| Page layout parsing data |
-------

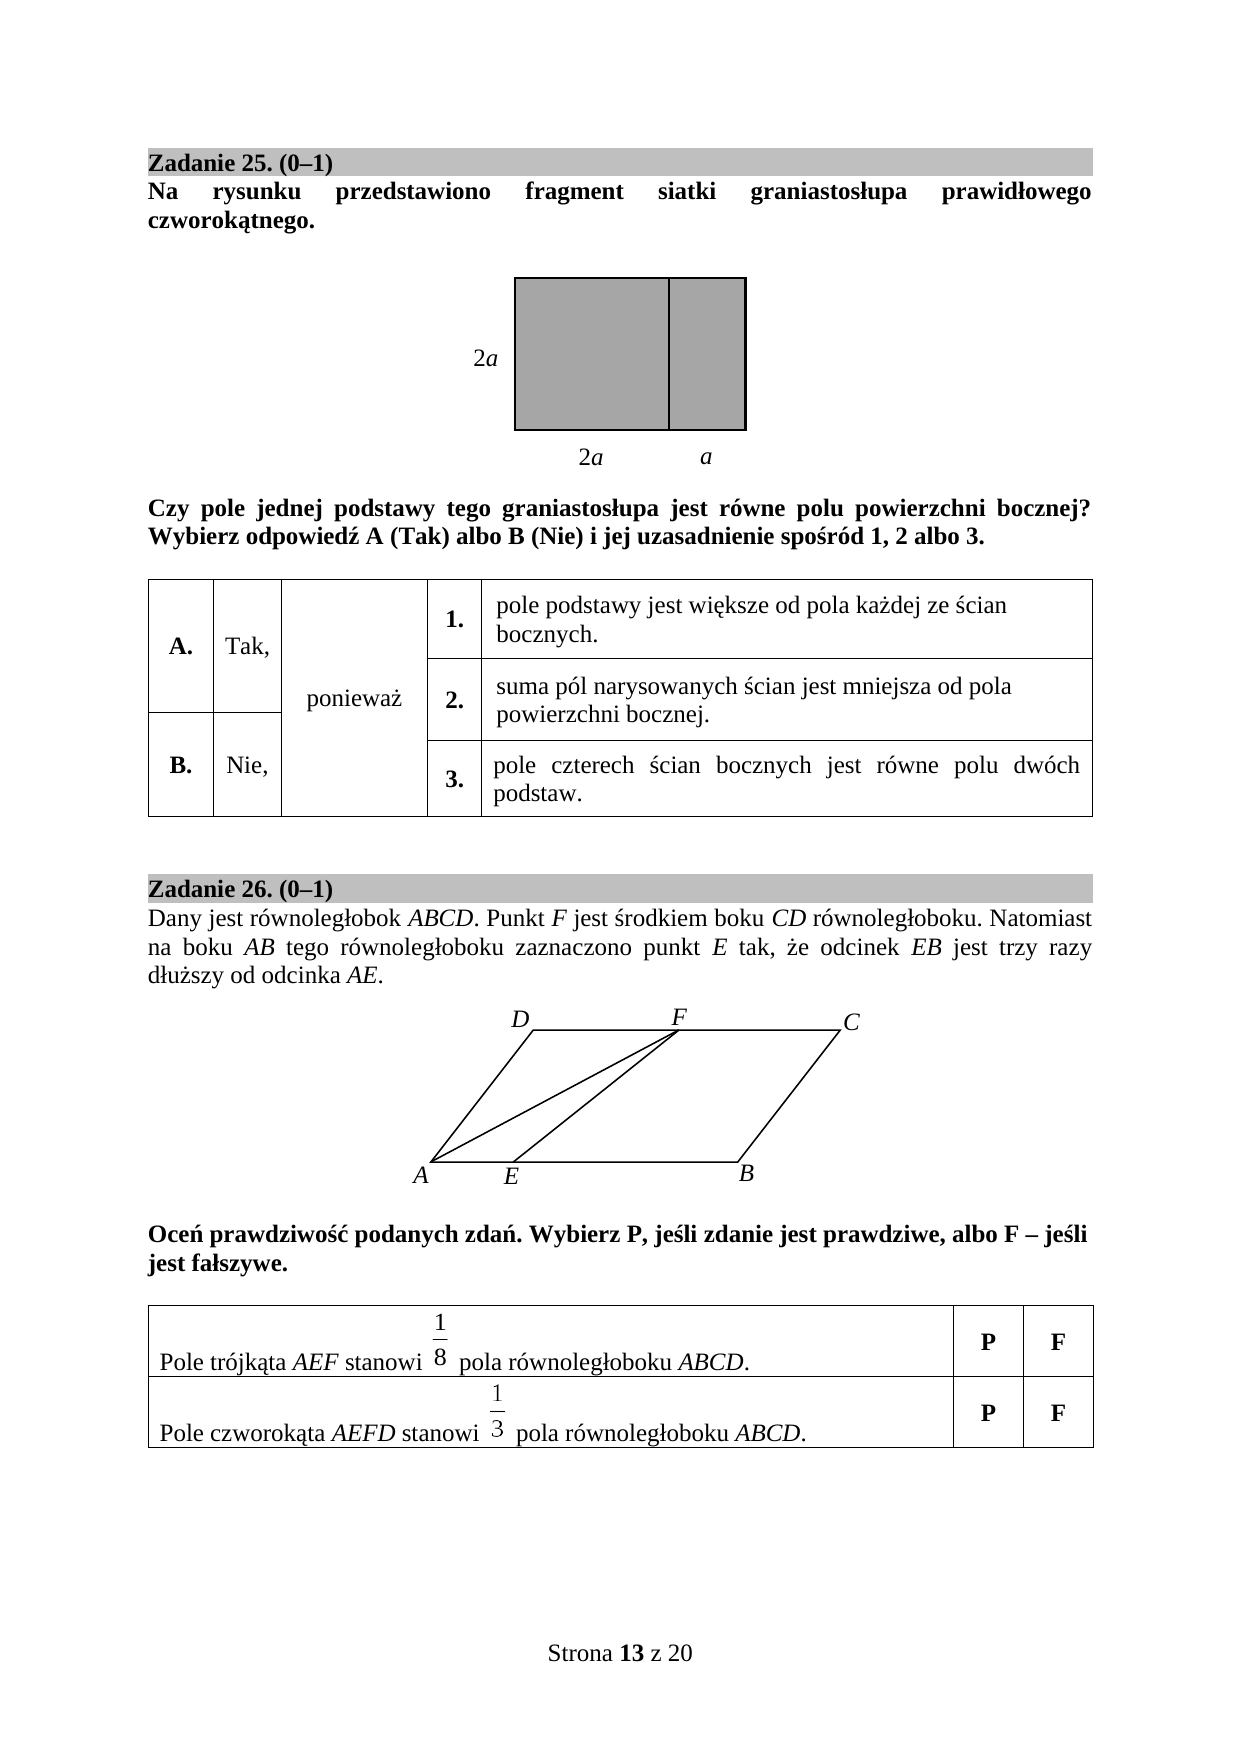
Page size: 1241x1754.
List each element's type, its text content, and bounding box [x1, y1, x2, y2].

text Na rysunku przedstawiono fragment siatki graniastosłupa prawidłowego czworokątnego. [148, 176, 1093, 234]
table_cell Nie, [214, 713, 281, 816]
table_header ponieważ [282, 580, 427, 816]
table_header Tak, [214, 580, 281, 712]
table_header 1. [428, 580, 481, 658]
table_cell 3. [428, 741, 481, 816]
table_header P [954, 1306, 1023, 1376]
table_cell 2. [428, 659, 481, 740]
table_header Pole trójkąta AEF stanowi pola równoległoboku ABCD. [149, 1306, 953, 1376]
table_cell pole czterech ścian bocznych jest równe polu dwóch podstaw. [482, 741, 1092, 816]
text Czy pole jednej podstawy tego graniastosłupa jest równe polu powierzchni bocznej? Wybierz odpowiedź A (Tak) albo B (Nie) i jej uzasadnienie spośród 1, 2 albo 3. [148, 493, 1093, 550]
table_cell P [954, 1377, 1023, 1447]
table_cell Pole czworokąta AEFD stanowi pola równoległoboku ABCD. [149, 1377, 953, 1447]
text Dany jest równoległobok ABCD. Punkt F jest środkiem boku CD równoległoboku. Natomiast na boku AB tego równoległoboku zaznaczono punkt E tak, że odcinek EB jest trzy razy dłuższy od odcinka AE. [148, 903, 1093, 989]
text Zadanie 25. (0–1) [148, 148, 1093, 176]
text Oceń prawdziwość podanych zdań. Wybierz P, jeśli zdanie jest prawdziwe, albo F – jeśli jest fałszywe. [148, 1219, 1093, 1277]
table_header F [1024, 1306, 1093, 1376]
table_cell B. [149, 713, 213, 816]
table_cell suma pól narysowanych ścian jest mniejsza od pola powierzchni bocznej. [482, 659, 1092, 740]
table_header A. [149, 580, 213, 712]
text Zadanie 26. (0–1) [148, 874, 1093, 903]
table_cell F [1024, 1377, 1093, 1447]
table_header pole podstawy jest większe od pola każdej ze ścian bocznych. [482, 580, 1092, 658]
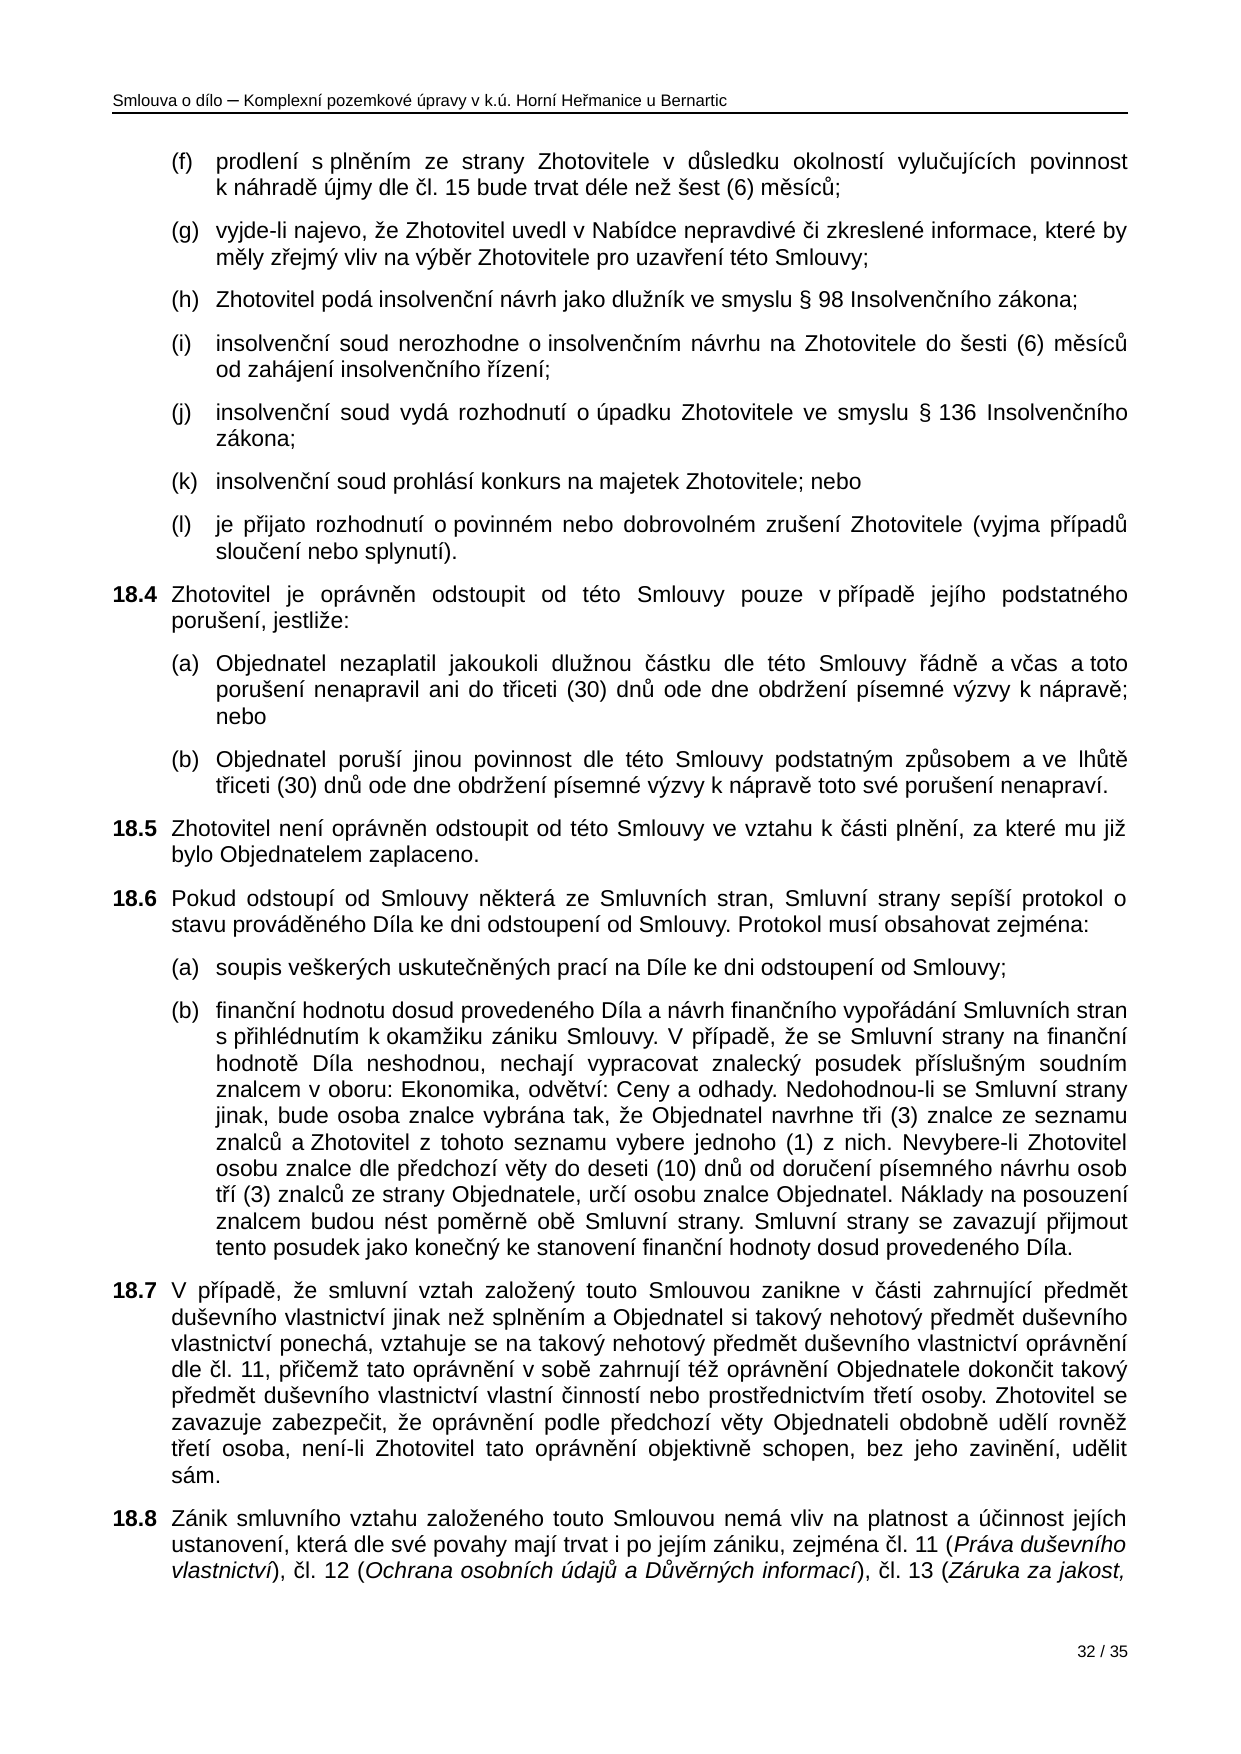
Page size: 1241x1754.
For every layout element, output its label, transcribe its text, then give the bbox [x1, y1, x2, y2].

-------

| Aim of the exercise |
Repeat every entry above precisely, leaving each picture out.

| Answer to this exercise |
Page size: 1241x1754.
List each element's type, its text content, and bounding box [x1, y1, x2, y2].

text Na rysunku przedstawiono fragment siatki graniastosłupa prawidłowego czworokątnego. [148, 176, 1093, 234]
table_cell Nie, [214, 713, 281, 816]
table_header ponieważ [282, 580, 427, 816]
table_header Tak, [214, 580, 281, 712]
table_header 1. [428, 580, 481, 658]
table_cell 3. [428, 741, 481, 816]
table_header P [954, 1306, 1023, 1376]
table_cell 2. [428, 659, 481, 740]
table_header Pole trójkąta AEF stanowi pola równoległoboku ABCD. [149, 1306, 953, 1376]
table_cell pole czterech ścian bocznych jest równe polu dwóch podstaw. [482, 741, 1092, 816]
text Czy pole jednej podstawy tego graniastosłupa jest równe polu powierzchni bocznej? Wybierz odpowiedź A (Tak) albo B (Nie) i jej uzasadnienie spośród 1, 2 albo 3. [148, 493, 1093, 550]
table_cell P [954, 1377, 1023, 1447]
table_cell Pole czworokąta AEFD stanowi pola równoległoboku ABCD. [149, 1377, 953, 1447]
text Dany jest równoległobok ABCD. Punkt F jest środkiem boku CD równoległoboku. Natomiast na boku AB tego równoległoboku zaznaczono punkt E tak, że odcinek EB jest trzy razy dłuższy od odcinka AE. [148, 903, 1093, 989]
text Zadanie 25. (0–1) [148, 148, 1093, 176]
text Oceń prawdziwość podanych zdań. Wybierz P, jeśli zdanie jest prawdziwe, albo F – jeśli jest fałszywe. [148, 1219, 1093, 1277]
table_header F [1024, 1306, 1093, 1376]
table_cell B. [149, 713, 213, 816]
table_cell suma pól narysowanych ścian jest mniejsza od pola powierzchni bocznej. [482, 659, 1092, 740]
table_header A. [149, 580, 213, 712]
text Zadanie 26. (0–1) [148, 874, 1093, 903]
table_cell F [1024, 1377, 1093, 1447]
table_header pole podstawy jest większe od pola każdej ze ścian bocznych. [482, 580, 1092, 658]
Page size: 1241x1754.
For every layout element, output its label, transcribe its text, then give the bbox [x1, y1, x2, y2].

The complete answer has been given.